[DATA SUPPLIED]:

*** Block opens ***

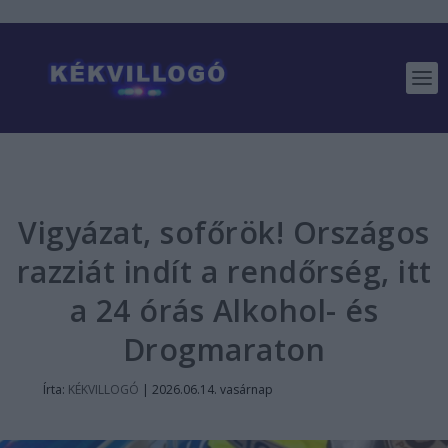
Vigyázat, sofőrök! Országos
razziát indít a rendőrség, itt
a 24 órás Alkohol- és
Drogmaraton
Írta:
KÉKVILLOGÓ
|
2026.06.14. vasárnap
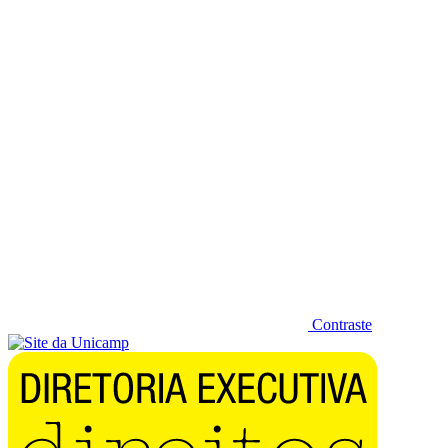
Diminuir fonte
Contraste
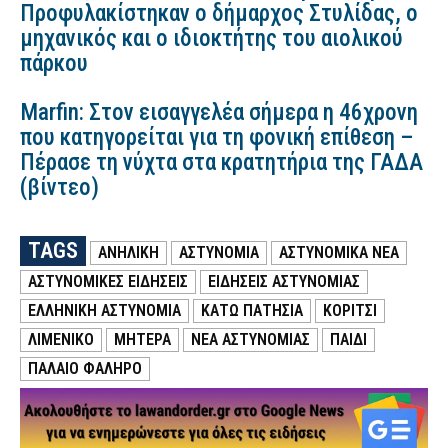
Προφυλακίστηκαν ο δήμαρχος Στυλίδας, ο
μηχανικός και ο ιδιοκτήτης του αιολικού
πάρκου
Marfin: Στον εισαγγελέα σήμερα η 46χρονη
που κατηγορείται για τη φονική επίθεση –
Πέρασε τη νύχτα στα κρατητήρια της ΓΑΔΑ
(βίντεο)
TAGS
ΑΝΗΛΙΚΗ
ΑΣΤΥΝΟΜΙΑ
ΑΣΤΥΝΟΜΙΚΑ ΝΕΑ
ΑΣΤΥΝΟΜΙΚΕΣ ΕΙΔΗΣΕΙΣ
ΕΙΔΗΣΕΙΣ ΑΣΤΥΝΟΜΙΑΣ
ΕΛΛΗΝΙΚΗ ΑΣΤΥΝΟΜΙΑ
ΚΑΤΩ ΠΑΤΗΣΙΑ
ΚΟΡΙΤΣΙ
ΛΙΜΕΝΙΚΟ
ΜΗΤΕΡΑ
ΝΕΑ ΑΣΤΥΝΟΜΙΑΣ
ΠΑΙΔΙ
ΠΑΛΑΙΟ ΦΑΛΗΡΟ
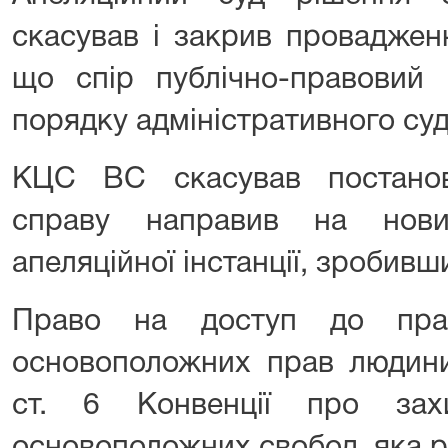
скасував і закрив проваджен
що спір публічно-правовий 
порядку адміністративного су
КЦС ВС скасував постанов
справу направив на нов
апеляційної інстанції, зробивш
Право на доступ до пра
основоположних прав людини
ст. 6 Конвенції про за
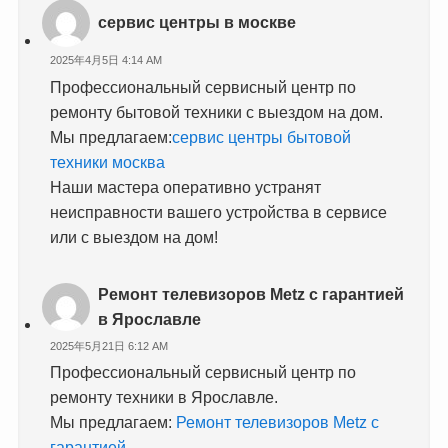
сервис центры в москве
2025年4月5日 4:14 AM
Профессиональный сервисный центр по
ремонту бытовой техники с выездом на дом.
Мы предлагаем:
сервис центры бытовой
техники москва
Наши мастера оперативно устранят
неисправности вашего устройства в сервисе
или с выездом на дом!
Ремонт телевизоров Metz с гарантией
в Ярославле
2025年5月21日 6:12 AM
Профессиональный сервисный центр по
ремонту техники в Ярославле.
Мы предлагаем:
Ремонт телевизоров Metz с
гарантией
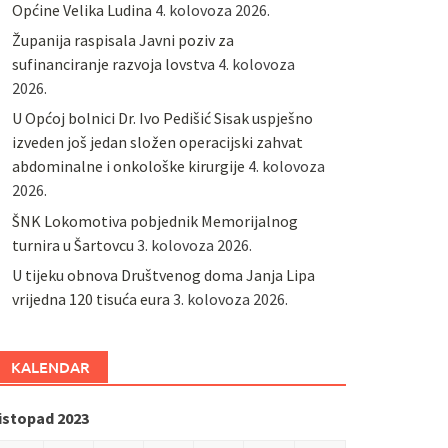
Općine Velika Ludina
4. kolovoza 2026.
Županija raspisala Javni poziv za
sufinanciranje razvoja lovstva
4. kolovoza
2026.
U Općoj bolnici Dr. Ivo Pedišić Sisak uspješno
izveden još jedan složen operacijski zahvat
abdominalne i onkološke kirurgije
4. kolovoza
2026.
ŠNK Lokomotiva pobjednik Memorijalnog
turnira u Šartovcu
3. kolovoza 2026.
U tijeku obnova Društvenog doma Janja Lipa
vrijedna 120 tisuća eura
3. kolovoza 2026.
KALENDAR
listopad 2023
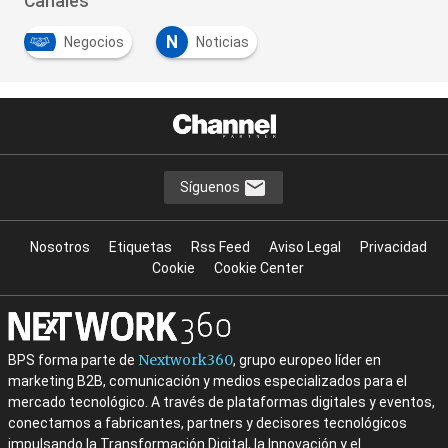
Canales
N
Negocios
Noticias
Síguenos
Nosotros
Etiquetas
Rss Feed
Aviso Legal
Privacidad
Cookie
Cookie Center
Nextwork360
BPS forma parte de
, grupo europeo líder en
marketing B2B, comunicación y medios especializados para el
mercado tecnológico. A través de plataformas digitales y eventos,
conectamos a fabricantes, partners y decisores tecnológicos
impulsando la Transformación Digital, la Innovación y el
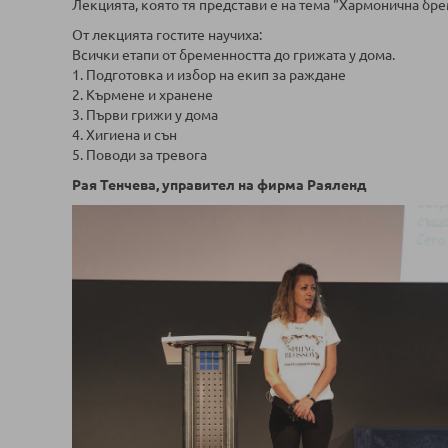
Лекцията, която тя представи е на тема "Хармонична бр
От лекцията гостите научиха:
Всички етапи от бременността до грижата у дома.
1. Подготовка и избор на екип за раждане
2. Кърмене и хранене
3. Първи грижи у дома
4. Хигиена и сън
5. Поводи за тревога
Рая Тенчева, управител на фирма Раяленд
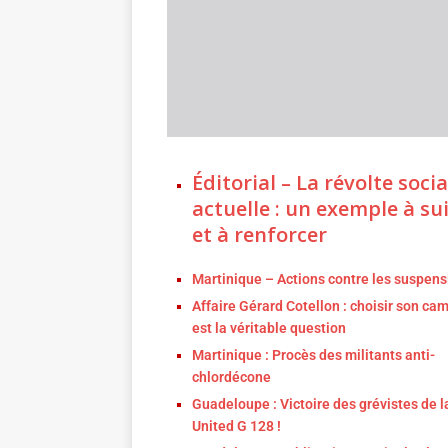
Éditorial – La révolte socia
actuelle : un exemple à su
et à renforcer
Martinique – Actions contre les suspens
Affaire Gérard Cotellon : choisir son cam
est la véritable question
Martinique : Procès des militants anti-
chlordécone
Guadeloupe : Victoire des grévistes de l
United G 128 !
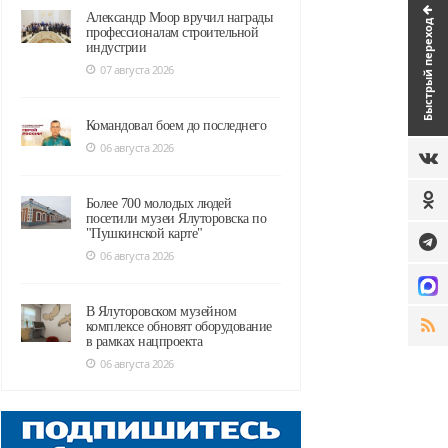
Александр Моор вручил награды
Быстрый переход
профессионалам строительной
индустрии
07 августа 2026
Командовал боем до последнего
06 августа 2026
Более 700 молодых людей
посетили музеи Ялуторовска по
"Пушкинской карте"
06 августа 2026
В Ялуторовском музейном
комплексе обновят оборудование
в рамках нацпроекта
06 августа 2026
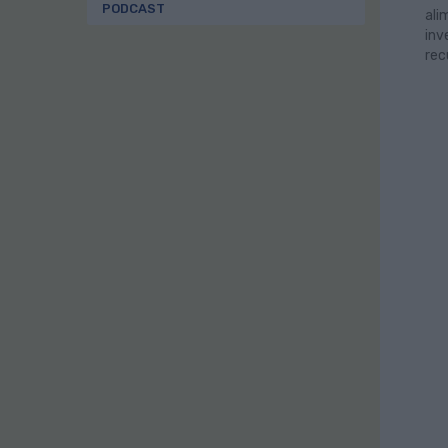
PODCAST
al
inv
rec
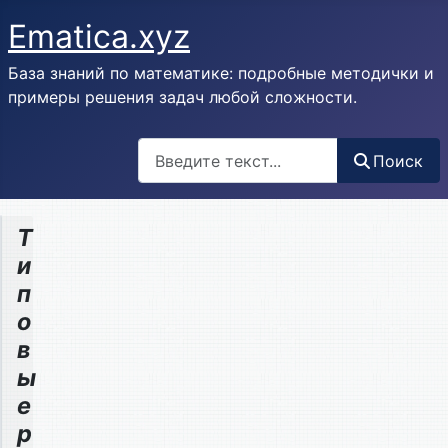
Ematica.xyz
База знаний по математике: подробные методички и
примеры решения задач любой сложности.
Поиск
Поиск
Т
и
п
о
в
ы
е
р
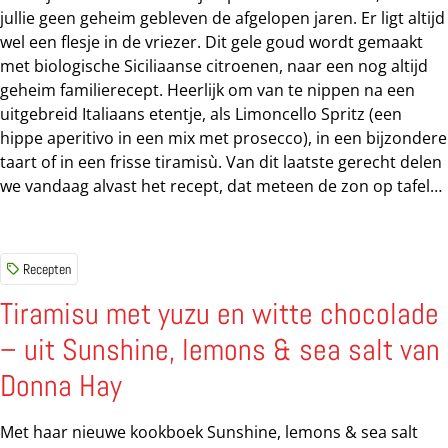
ook eenvoudiger recepten zoals in bierbeslag...
jullie geen geheim gebleven de afgelopen jaren. Er ligt altijd
wel een flesje in de vriezer. Dit gele goud wordt gemaakt
met biologische Siciliaanse citroenen, naar een nog altijd
geheim familierecept. Heerlijk om van te nippen na een
uitgebreid Italiaans etentje, als Limoncello Spritz (een
hippe aperitivo in een mix met prosecco), in een bijzondere
taart of in een frisse tiramisù. Van dit laatste gerecht delen
we vandaag alvast het recept, dat meteen de zon op tafel
tovert. Laat de zomer maar komen – onze
limoncellovooraad is op peil! Tiramisù met limoncello Voor
6 porties tiramisù heb je nodig: 2 citroenen | 80 milliliter
Recepten
Fiorito Limoncello | 2 pakken savoiardi (Italiaanse koekjes
die iets breder en platter zijn dan de gewone lange vingers)
Tiramisu met yuzu en witte chocolade
| 250 milliliter slagroom | 250 gram mascarpone | 50 gram
– uit Sunshine, lemons & sea salt van
poedersuiker Pers de twee citroenen uit (bewaar ze wel
want je hebt straks de rasp van een citroen nodig) en meng
Donna Hay
het...
Met haar nieuwe kookboek Sunshine, lemons & sea salt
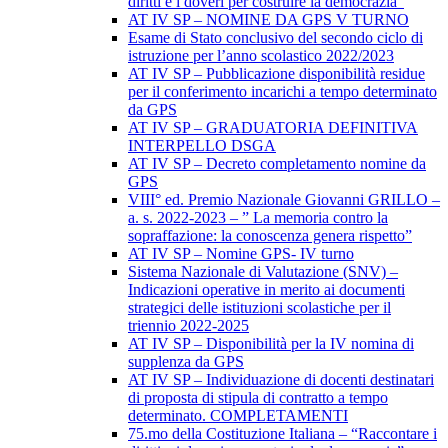
diritti e i doveri per costruire la democrazia”
AT IV SP – NOMINE DA GPS V TURNO
Esame di Stato conclusivo del secondo ciclo di
istruzione per l’anno scolastico 2022/2023
AT IV SP – Pubblicazione disponibilità residue
per il conferimento incarichi a tempo determinato
da GPS
AT IV SP – GRADUATORIA DEFINITIVA
INTERPELLO DSGA
AT IV SP – Decreto completamento nomine da
GPS
VIII° ed. Premio Nazionale Giovanni GRILLO –
a. s. 2022-2023 – ” La memoria contro la
sopraffazione: la conoscenza genera rispetto”
AT IV SP – Nomine GPS- IV turno
Sistema Nazionale di Valutazione (SNV) –
Indicazioni operative in merito ai documenti
strategici delle istituzioni scolastiche per il
triennio 2022-2025
AT IV SP – Disponibilità per la IV nomina di
supplenza da GPS
AT IV SP – Individuazione di docenti destinatari
di proposta di stipula di contratto a tempo
determinato. COMPLETAMENTI
75.mo della Costituzione Italiana – “Raccontare i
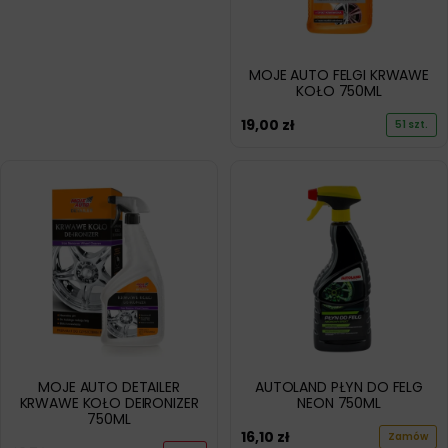
MOJE AUTO FELGI KRWAWE
KOŁO 750ML
19,00
zł
51 szt.
MOJE AUTO DETAILER
AUTOLAND PŁYN DO FELG
KRWAWE KOŁO DEIRONIZER
NEON 750ML
750ML
16,10
zł
Zamów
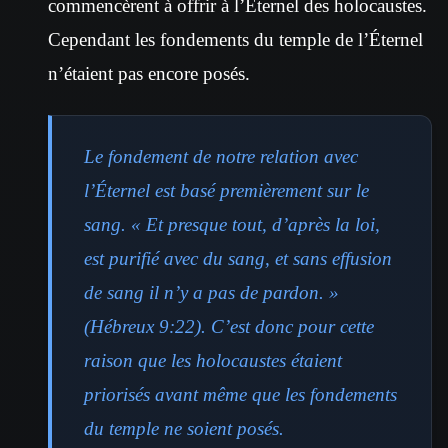
commencèrent à offrir à l’Éternel des holocaustes.
Cependant les fondements du temple de l’Éternel
n’étaient pas encore posés.
Le fondement de notre relation avec
l’Éternel est basé premièrement sur le
sang. « Et presque tout, d’après la loi,
est purifié avec du sang, et sans effusion
de sang il n’y a pas de pardon. »
(Hébreux 9:22). C’est donc pour cette
raison que les holocaustes étaient
priorisés avant même que les fondements
du temple ne soient posés.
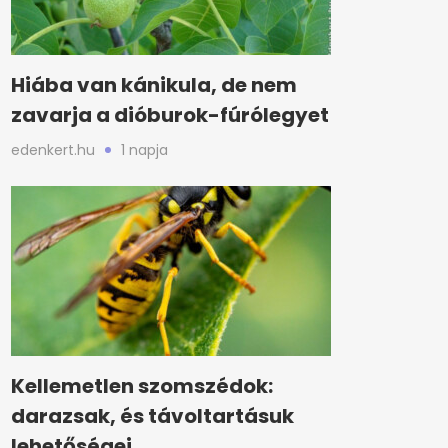
Hiába van kánikula, de nem
zavarja a dióburok-fúrólegyet
edenkert.hu
1 napja
Kellemetlen szomszédok:
darazsak, és távoltartásuk
lehetőségei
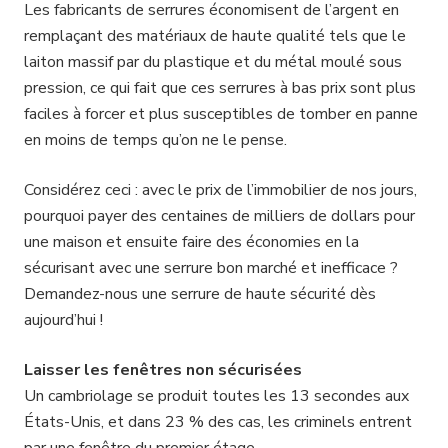
Les fabricants de serrures économisent de l’argent en
remplaçant des matériaux de haute qualité tels que le
laiton massif par du plastique et du métal moulé sous
pression, ce qui fait que ces serrures à bas prix sont plus
faciles à forcer et plus susceptibles de tomber en panne
en moins de temps qu’on ne le pense.
Considérez ceci : avec le prix de l’immobilier de nos jours,
pourquoi payer des centaines de milliers de dollars pour
une maison et ensuite faire des économies en la
sécurisant avec une serrure bon marché et inefficace ?
Demandez-nous une serrure de haute sécurité dès
aujourd’hui !
Laisser les fenêtres non sécurisées
Un cambriolage se produit toutes les 13 secondes aux
États-Unis, et dans 23 % des cas, les criminels entrent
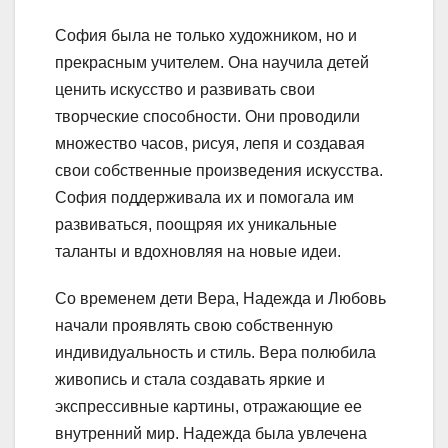
София была не только художником, но и
прекрасным учителем. Она научила детей
ценить искусство и развивать свои
творческие способности. Они проводили
множество часов, рисуя, лепя и создавая
свои собственные произведения искусства.
София поддерживала их и помогала им
развиваться, поощряя их уникальные
таланты и вдохновляя на новые идеи.
Со временем дети Вера, Надежда и Любовь
начали проявлять свою собственную
индивидуальность и стиль. Вера полюбила
живопись и стала создавать яркие и
экспрессивные картины, отражающие ее
внутренний мир. Надежда была увлечена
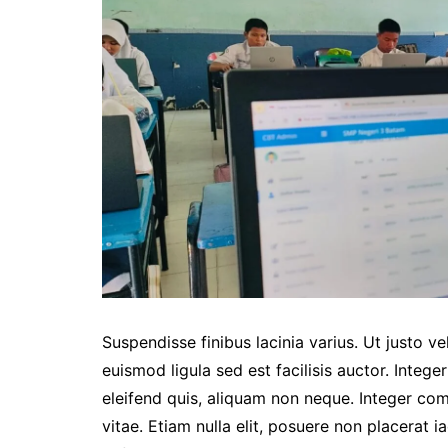
Suspendisse finibus lacinia varius. Ut justo ve
euismod ligula sed est facilisis auctor. Integer
eleifend quis, aliquam non neque. Integer co
vitae. Etiam nulla elit, posuere non placerat i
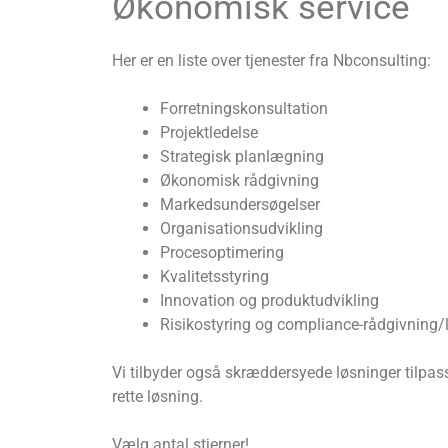
Økonomisk service
Her er en liste over tjenester fra Nbconsulting:
Forretningskonsultation
Projektledelse
Strategisk planlægning
Økonomisk rådgivning
Markedsundersøgelser
Organisationsudvikling
Procesoptimering
Kvalitetsstyring
Innovation og produktudvikling
Risikostyring og compliance-rådgivning/l
Vi tilbyder også skræddersyede løsninger tilpass
rette løsning.
Vælg antal stjerner!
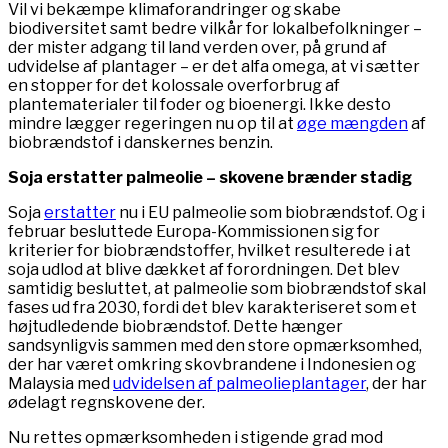
Vil vi bekæmpe klimaforandringer og skabe
biodiversitet samt bedre vilkår for lokalbefolkninger –
der mister adgang til land verden over, på grund af
udvidelse af plantager – er det alfa omega, at vi sætter
en stopper for det kolossale overforbrug af
plantematerialer til foder og bioenergi. Ikke desto
mindre lægger regeringen nu op til at
øge mængden
af
biobrændstof i danskernes benzin.
Soja erstatter palmeolie – skovene brænder stadig
Soja
erstatter
nu i EU palmeolie som biobrændstof. Og i
februar besluttede Europa-Kommissionen sig for
kriterier for biobrændstoffer, hvilket resulterede i at
soja udlod at blive dækket af forordningen. Det blev
samtidig besluttet, at palmeolie som biobrændstof skal
fases ud fra 2030, fordi det blev karakteriseret som et
højtudledende biobrændstof. Dette hænger
sandsynligvis sammen med den store opmærksomhed,
der har været omkring skovbrandene i Indonesien og
Malaysia med
udvidelsen af palmeolieplantager
, der har
ødelagt regnskovene der.
Nu rettes opmærksomheden i stigende grad mod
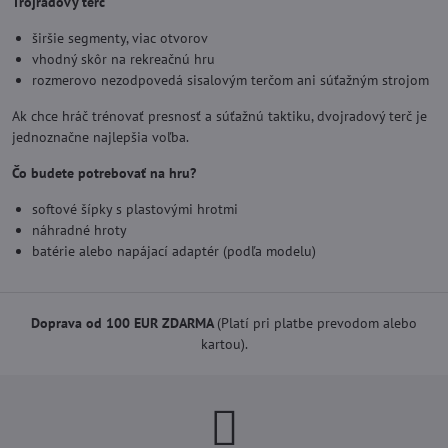
Trojradový terč
širšie segmenty, viac otvorov
vhodný skôr na rekreačnú hru
rozmerovo nezodpovedá sisalovým terčom ani súťažným strojom
Ak chce hráč trénovať presnosť a súťažnú taktiku, dvojradový terč je
jednoznačne najlepšia voľba.
Čo budete potrebovať na hru?
softové šípky s plastovými hrotmi
náhradné hroty
batérie alebo napájací adaptér (podľa modelu)
Doprava od 100 EUR ZDARMA
(Platí pri platbe prevodom alebo
kartou).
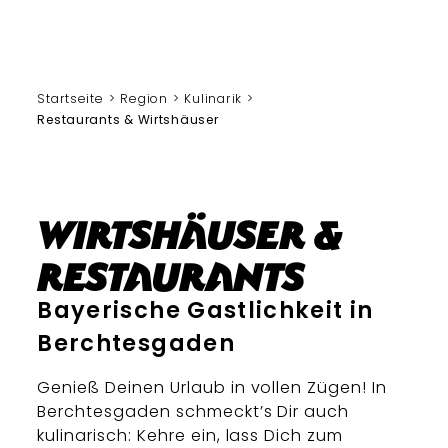
Startseite
Region
Kulinarik
Restaurants & Wirtshäuser
Wirtshäuser &
Restaurants
Bayerische Gastlichkeit in
Berchtesgaden
Genieß Deinen Urlaub in vollen Zügen! In
Berchtesgaden schmeckt’s Dir auch
kulinarisch: Kehre ein, lass Dich zum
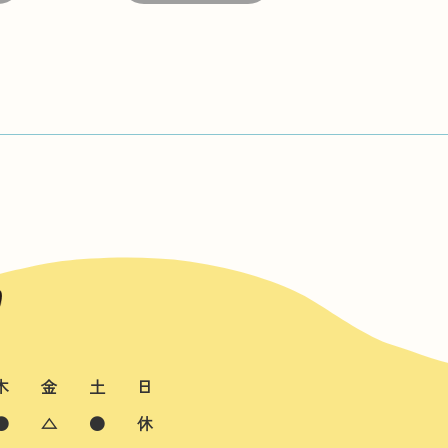
木
金
土
日
●
△
●
休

*** Block closes ***

[ASSIGNED TASK]:
Copy only the lines above from the one containing "sopraffazione: la conoscenza" through the one containing "AUTOLAND PŁYN DO FELG", both included. Leave out the pictures.

[TASK ANSWER]:
sopraffazione: la conoscenza genera rispetto”
AT IV SP – Nomine GPS- IV turno
Sistema Nazionale di Valutazione (SNV) –
Indicazioni operative in merito ai documenti
strategici delle istituzioni scolastiche per il
triennio 2022-2025
AT IV SP – Disponibilità per la IV nomina di
supplenza da GPS
AT IV SP – Individuazione di docenti destinatari
di proposta di stipula di contratto a tempo
determinato. COMPLETAMENTI
75.mo della Costituzione Italiana – “Raccontare i
MOJE AUTO FELGI KRWAWE
KOŁO 750ML
19,00
zł
51 szt.
MOJE AUTO DETAILER
AUTOLAND PŁYN DO FELG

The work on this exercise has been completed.